Question

If the crystal field stabilisation energy in octahedral field for Ni is $\Delta_0$, then under same condition, the 18. value of CFSE for Pd will be

• A. 1.5 $\Delta_0$
• B. $\Delta_0$
• C. 0.9 $\Delta_0$
• D. 0.5 $\Delta_0$

Answer 1

Answer: (A)

1.5 $\Delta_0$

Answer 2

Crystal Field Stabilization Energy ($\Delta_0$) generally increases down a group in the transition series for the same ligands and oxidation state. This is because the d-orbitals become more diffuse and experience greater repulsion from the ligands, leading to a larger splitting.

For transition metals, the $\Delta_0$ values typically increase by about 50% (1.5 times) when moving from the 3d series to the 4d series, and by another 10-20% (1.1-1.2 times) when moving from the 4d series to the 5d series.

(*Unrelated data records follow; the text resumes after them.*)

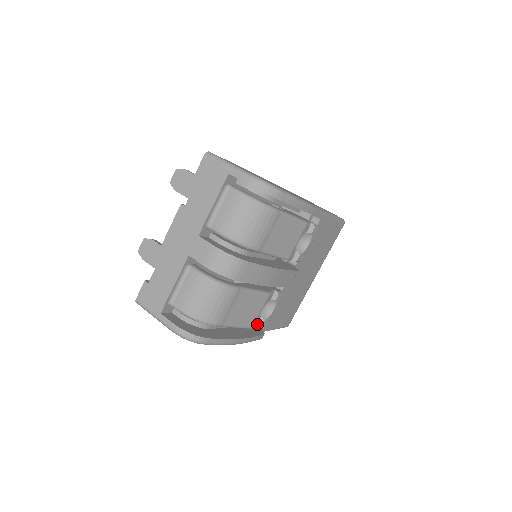
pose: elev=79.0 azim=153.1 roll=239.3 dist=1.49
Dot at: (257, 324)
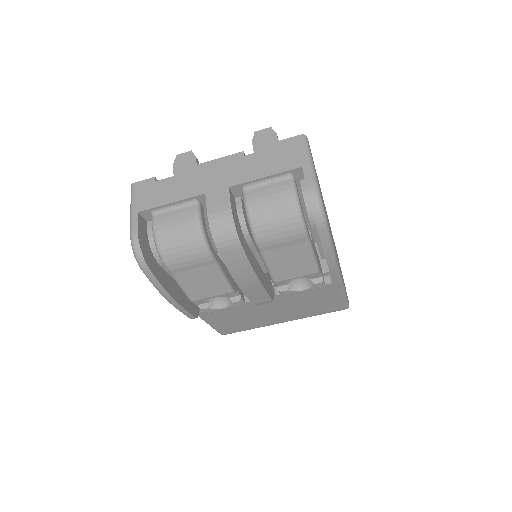
Dot at: (200, 304)
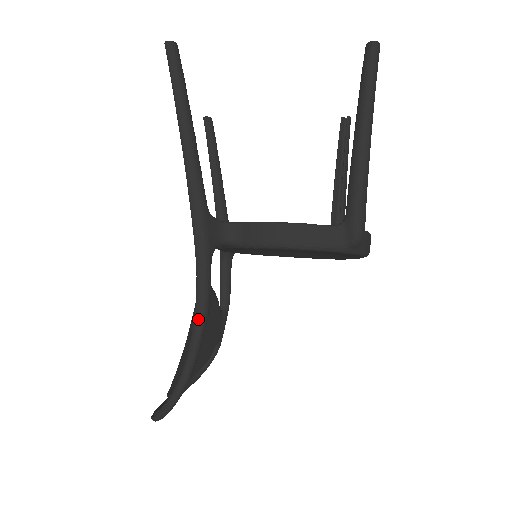
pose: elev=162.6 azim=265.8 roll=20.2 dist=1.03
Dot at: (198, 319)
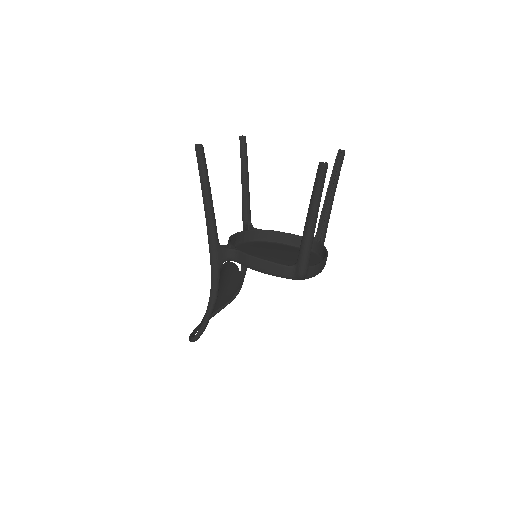
Dot at: (211, 301)
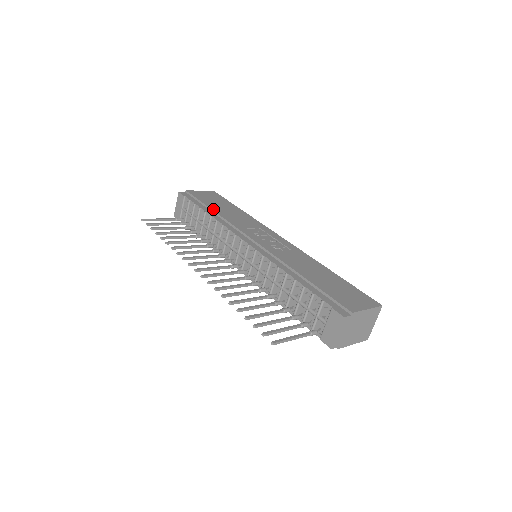
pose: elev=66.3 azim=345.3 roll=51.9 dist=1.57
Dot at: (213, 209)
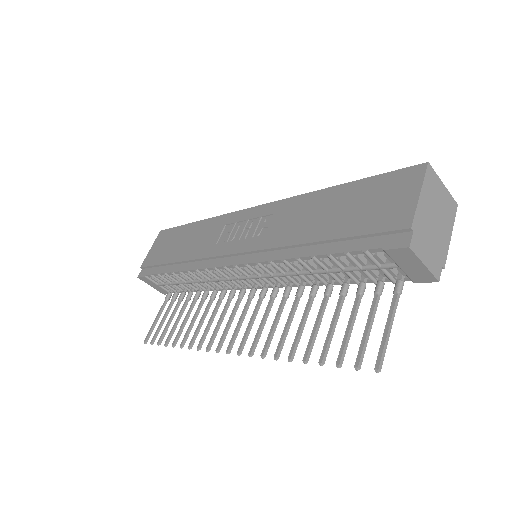
Dot at: (174, 261)
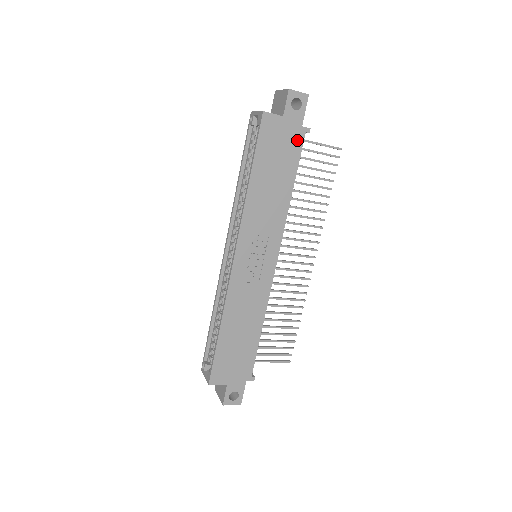
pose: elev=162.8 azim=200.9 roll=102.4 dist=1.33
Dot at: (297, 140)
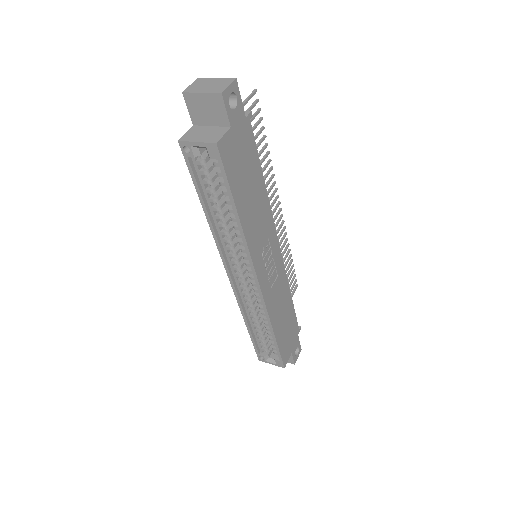
Dot at: (248, 135)
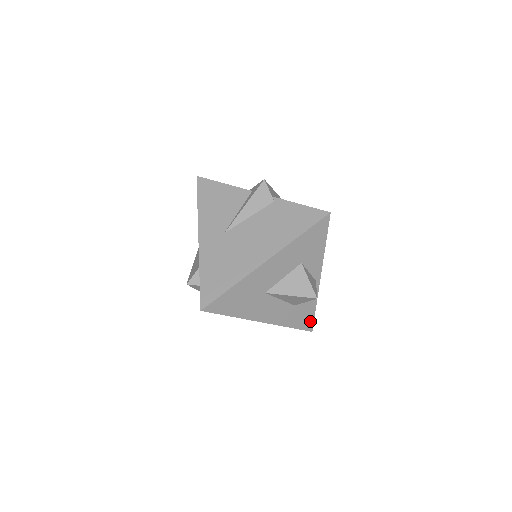
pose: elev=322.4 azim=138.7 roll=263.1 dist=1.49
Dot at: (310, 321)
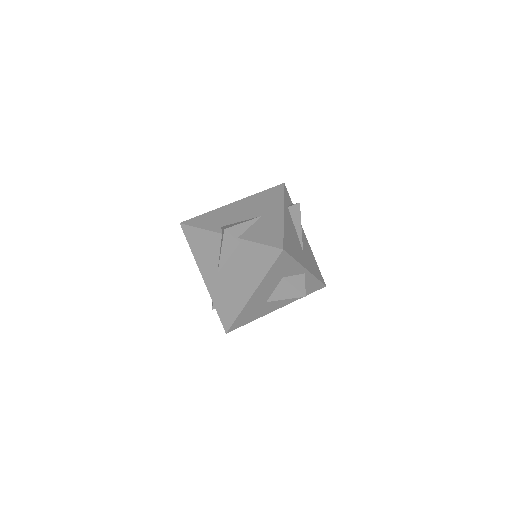
Dot at: (319, 285)
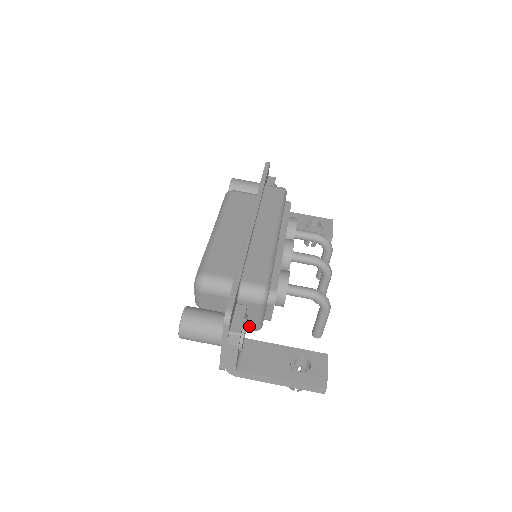
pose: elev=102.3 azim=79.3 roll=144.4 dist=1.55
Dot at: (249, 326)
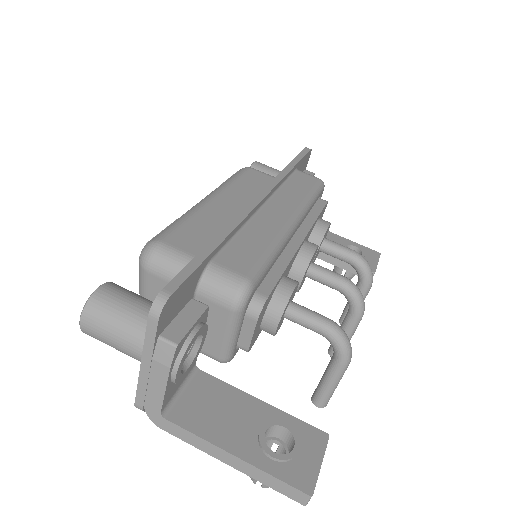
Dot at: (210, 350)
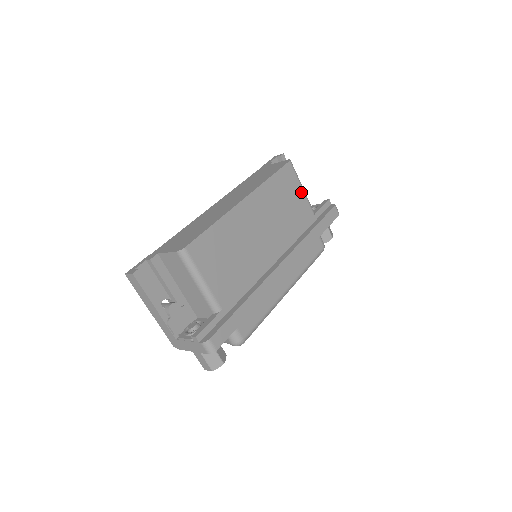
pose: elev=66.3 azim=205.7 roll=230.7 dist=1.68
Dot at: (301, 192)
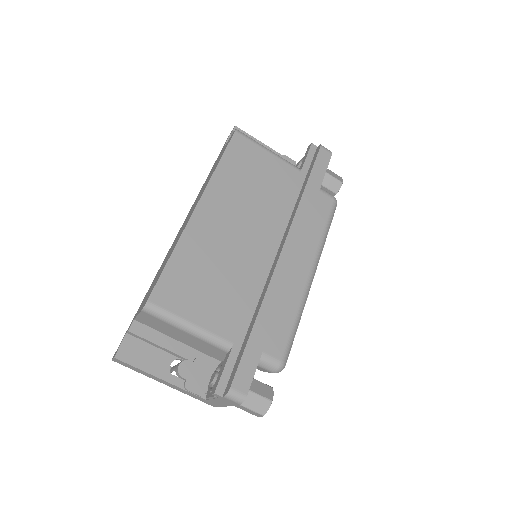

Nickel (Ni) is a 3d transition metal, and Palladium (Pd) is a 4d transition metal, both belonging to Group 10.

If the CFSE for Ni (3d series) is $\Delta_0$, then for Pd (4d series) under the same conditions, it will be approximately 1.5 times that value.

CFSE (Pd) $\approx$ 1.5 $\times$ CFSE (Ni)

CFSE (Pd) $\approx$ 1.5 $\Delta_0$